If you’re not using PHPStorm, I strongly encourage you to do so. It’s nothing short of amazing. What’s more, given that it’s written in Java, the speed and responsiveness, especially when combined with the amount of features it offers, really is something to behold.

What Are PSR 1 & 2

PSR-1 is the basic coding standard for PHP and PSR-2 is the coding style guide. PSR-1 covers such requirements as:

  • Files SHOULD either declare symbols (classes, functions, constants, etc.) or cause side-effects (e.g. generate output, change .ini settings, etc.) but SHOULD NOT do both
  • Namespaces and classes MUST follow an “autoloading” PSR: [PSR-0, PSR-4]
  • Class names MUST be declared in StudlyCaps
  • Method names MUST be declared in camelCase

PSR-2 covers such requirements as:

  • Code MUST use 4 spaces for indenting, not tabs
  • There MUST NOT be a hard limit on line length; the soft limit MUST be 120 characters; lines SHOULD be 80 characters or less.
  • There MUST be one blank line after the namespace declaration, and there MUST be one blank line after the block of use declarations.
  • Visibility MUST be declared on all properties and methods; abstract and final MUST be declared before the visibility; static MUST be declared after the visibility.
  • Opening parentheses for control structures MUST NOT have a space after them, and closing parentheses for control structures MUST NOT have a space before.

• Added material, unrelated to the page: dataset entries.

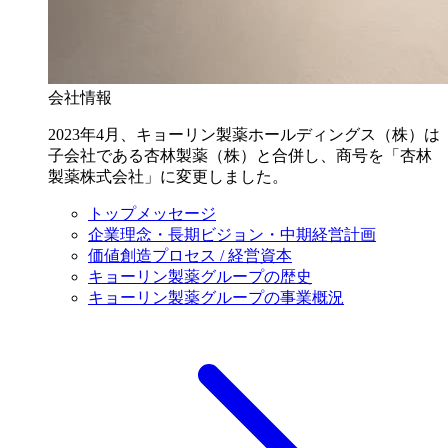
会社情報
2023年4月、キョーリン製薬ホールディングス（株）は
子会社である杏林製薬（株）と合併し、商号を「杏林
製薬株式会社」に変更しました。
トップメッセージ
企業理念・長期ビジョン・中期経営計画
価値創造プロセス / 経営資本
キョーリン製薬グループの歴史
キョーリン製薬グループの事業概況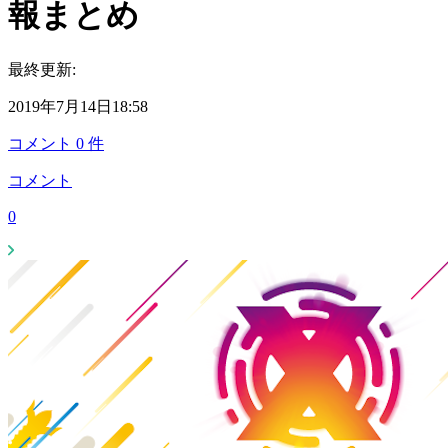
報まとめ
最終更新:
2019年7月14日18:58
コメント
0
件
コメント
0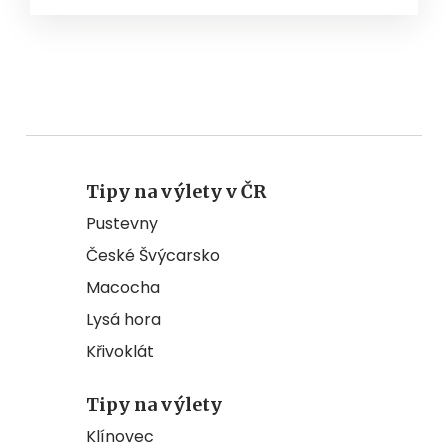
Tipy na výlety v ČR
Pustevny
České Švýcarsko
Macocha
Lysá hora
Křivoklát
Tipy na výlety
Klínovec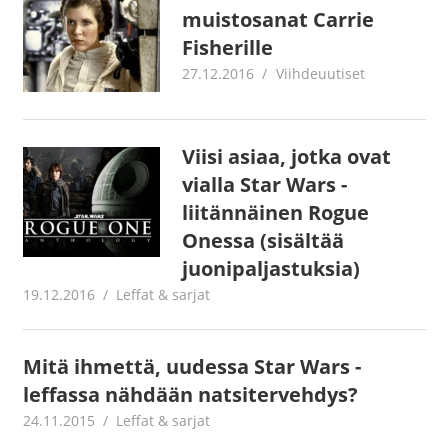
muistosanat Carrie
Fisherille
27.12.2016
Juha Kaunisto
Viihdeuutiset
Viisi asiaa, jotka ovat
vialla Star Wars -
liitännäinen Rogue
Onessa (sisältää
juonipaljastuksia)
19.12.2016
Juha Kaunisto
Leffat & sarjat
Mitä ihmettä, uudessa Star Wars -
leffassa nähdään natsitervehdys?
24.11.2015
mestanet
Leffat & sarjat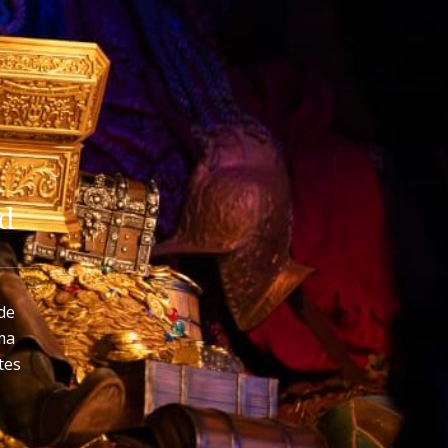
nd
de
ma
tes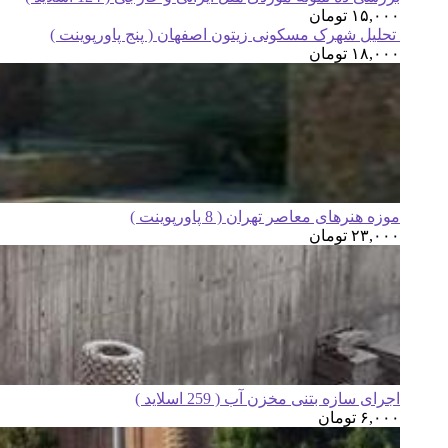
۱۵,۰۰۰
تومان
تحلیل شهرک مسکونی زیتون اصفهان ( پنج پاورپوینت )
۱۸,۰۰۰
تومان
موزه هنرهای معاصر تهران ( 8 پاورپوینت )
۲۳,۰۰۰
تومان
اجرای سازه بتنی مخزن آب ( 259 اسلاید )
۶,۰۰۰
تومان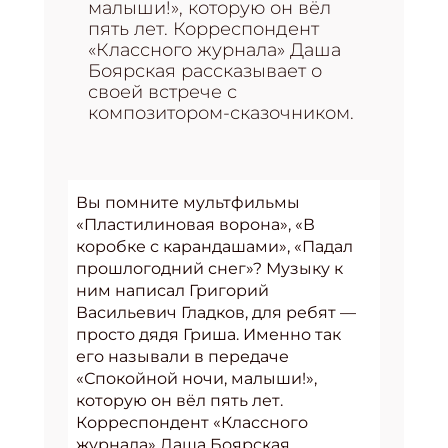
малыши!», которую он вёл
пять лет. Корреспондент
«Классного журнала» Даша
Боярская рассказывает о
своей встрече с
композитором-сказочником.
Вы помните мультфильмы
«Пластилиновая ворона», «В
коробке с карандашами», «Падал
прошлогодний снег»? Музыку к
ним написал Григорий
Васильевич Гладков, для ребят —
просто дядя Гриша. Именно так
его называли в передаче
«Спокойной ночи, малыши!»,
которую он вёл пять лет.
Корреспондент «Классного
журнала» Даша Боярская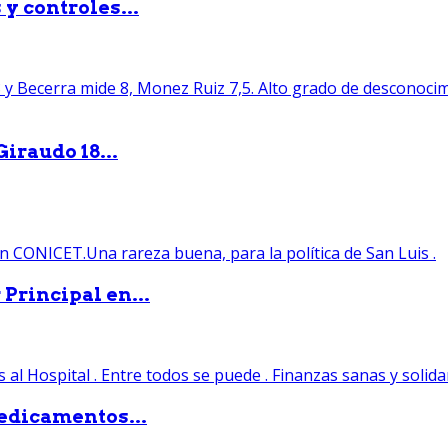
y controles...
iraudo 18...
Principal en...
edicamentos...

Together, they help ensure that code is well organised and follows standard coding conventions. Here's an example of code which conforms to both standards:

namespace App;

use FooInterface;
use BarClass as Bar;
use OtherVendorOtherPackageBazClass;

class Foo extends Bar implements FooInterface
{
    public function sampleFunction($a, $b = null)
    {
        if ($a === $b) {
            bar();
        } elseif ($a > $b) {
            $foo->bar($arg1);
        } else {
            BazClass::bar($arg2, $arg3);
        }
    }

    final public static function bar()
    {
        // method body
    }
}

What is PHPStorm

PHP Storm Main Window

PHPStorm, IMHO, is the best editor available for PHP. Whilst not cheap in a dollar sense (€89 for an individual developer or €179 for a commercial developer, per/year), it’s an investment well worth making for the return you get.

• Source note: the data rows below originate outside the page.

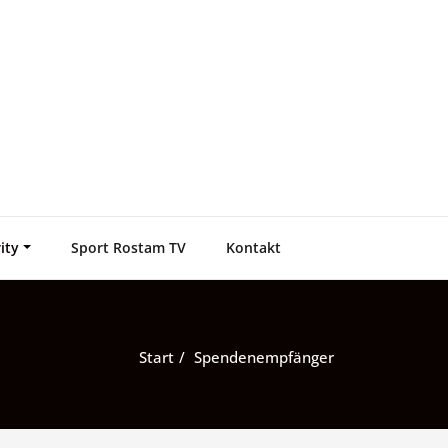
ity
Sport Rostam TV
Kontakt
Start
Spendenempfänger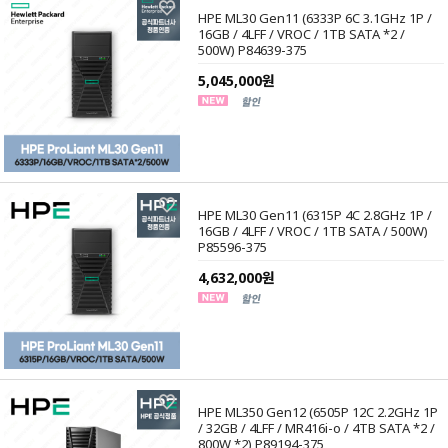
HPE ML30 Gen11 (6333P 6C 3.1GHz 1P /
16GB / 4LFF / VROC / 1TB SATA *2 /
500W) P84639-375
5,045,000원
HPE ML30 Gen11 (6315P 4C 2.8GHz 1P /
16GB / 4LFF / VROC / 1TB SATA / 500W)
P85596-375
4,632,000원
HPE ML350 Gen12 (6505P 12C 2.2GHz 1P
/ 32GB / 4LFF / MR416i-o / 4TB SATA *2 /
800W *2) P89194-375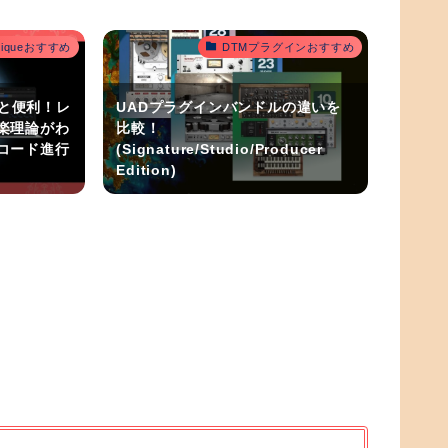
outiqueおすすめ
DTMプラグインおすすめ
うと便利！レ
UADプラグインバンドルの違いを
楽理論がわ
比較！
コード進行
(Signature/Studio/Producer
Edition)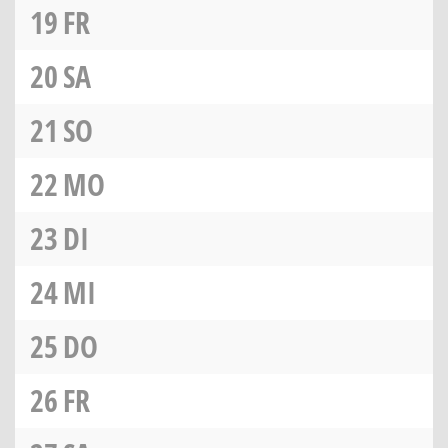
19
FR
20
SA
21
SO
22
MO
23
DI
24
MI
25
DO
26
FR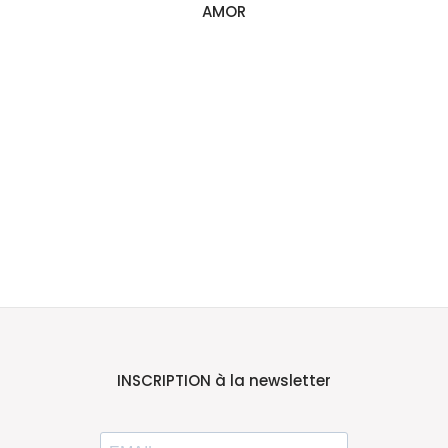
AMOR
INSCRIPTION à la newsletter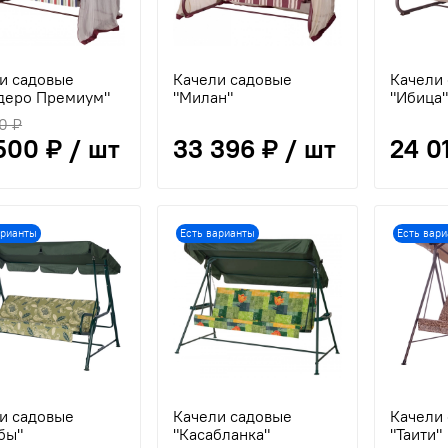
и садовые
Качели садовые
Качели
деро Премиум"
"Милан"
"Ибица
0 ₽
500 ₽ / шт
33 396 ₽ / шт
24 0
арианты
Есть варианты
Есть вар
и садовые
Качели садовые
Качели
бы"
"Касабланка"
"Таити"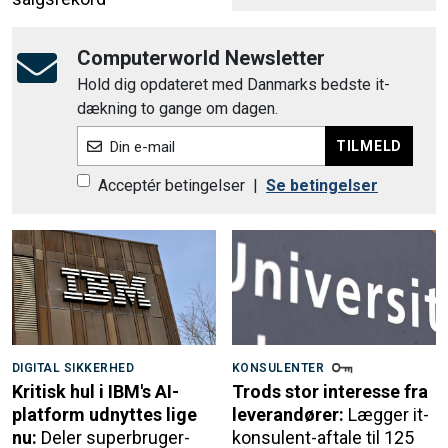
Computerworld Newsletter
Hold dig opdateret med Danmarks bedste it-
dækning to gange om dagen.
TILMELD
Din e-mail
Acceptér betingelser
|
Se betingelser
DIGITAL SIKKERHED
KONSULENTER
Kritisk hul i IBM's AI-
Trods stor interesse fra
platform udnyttes lige
leverandører:
Lægger it-
nu:
Deler superbruger-
konsulent-aftale til 125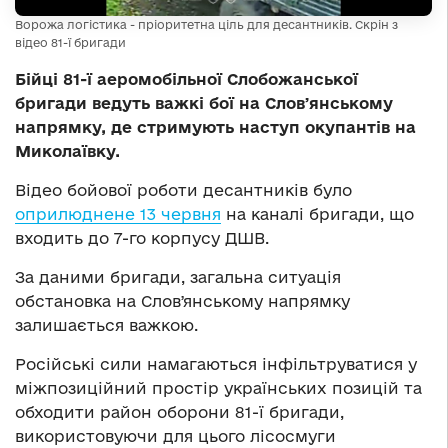
Ворожа логістика - пріоритетна ціль для десантників. Скрін з
відео 81-ї бригади
Бійці 81-ї аеромобільної Слобожанської
бригади ведуть важкі бої на Словʼянському
напрямку, де стримують наступ окупантів на
Миколаївку.
Відео бойової роботи десантників було
оприлюднене 13 червня
на каналі бригади, що
входить до 7-го корпусу ДШВ.
За даними бригади, загальна ситуація
обстановка на Словʼянському напрямку
залишається важкою.
Російські сили намагаються інфільтруватися у
міжпозиційний простір українських позицій та
обходити район оборони 81-ї бригади,
використовуючи для цього лісосмуги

Here’s a short selection of the features on offer:

  • Full support for PHP5.5
  • PHPDoc support
  • PHP Refactoring support
  • Smarty & Twig template editing
  • Easy code navigation
  • Phar support

It’s just amazing as to all the things it can do. Definitely give the trial version a go if you’ve not already.

Enforcing Them

enforce coding style with PHPStorm

Now let’s look at how to enforce PSR-1 and 2 when using PHPStorm. From application preferences, either scroll down to the Code Style section, then choose PHP, or type PHP in the search box, which will filter the options available for you and then click PHP under Code Style, as in the screenshot above.

This will display the Code Style preferences pane. On the right-hand side, near the top of the pane, in blue you’ll see the link Set from….

Clicking that will display a drop-down menu, with 2 choices: Language and Predefined Style. Mouse-over Predefined Style and there you’ll see a sub-menu appear with the 6 code style options supported by PHPStorm, as in the screenshot below.

predefined-code-styles

Click PSR1/PSR2, then click OK in the bottom right of the preferences window. You don’t need to restart PHPStorm as the setting change applies immediately. Depending on the speed of your computer, it may take a minute or two, at most, for PHPStorm to update the code windows to reflect the change.

From now on, when you’re developing, if you don’t conform to the standard, you’ll see a notification appear to let you know what you need to change to conform to the standard.

In Conclusion (tl;dr)

So that’s how you set and enforce PSR-1 and 2 in PHPStorm. I strongly encourage you to do so. If you’re using another standard, then enforce that one instead. But whichever way, make sure you’re enforcing a standard, even if for no other reason than to help yourself grow as a developer.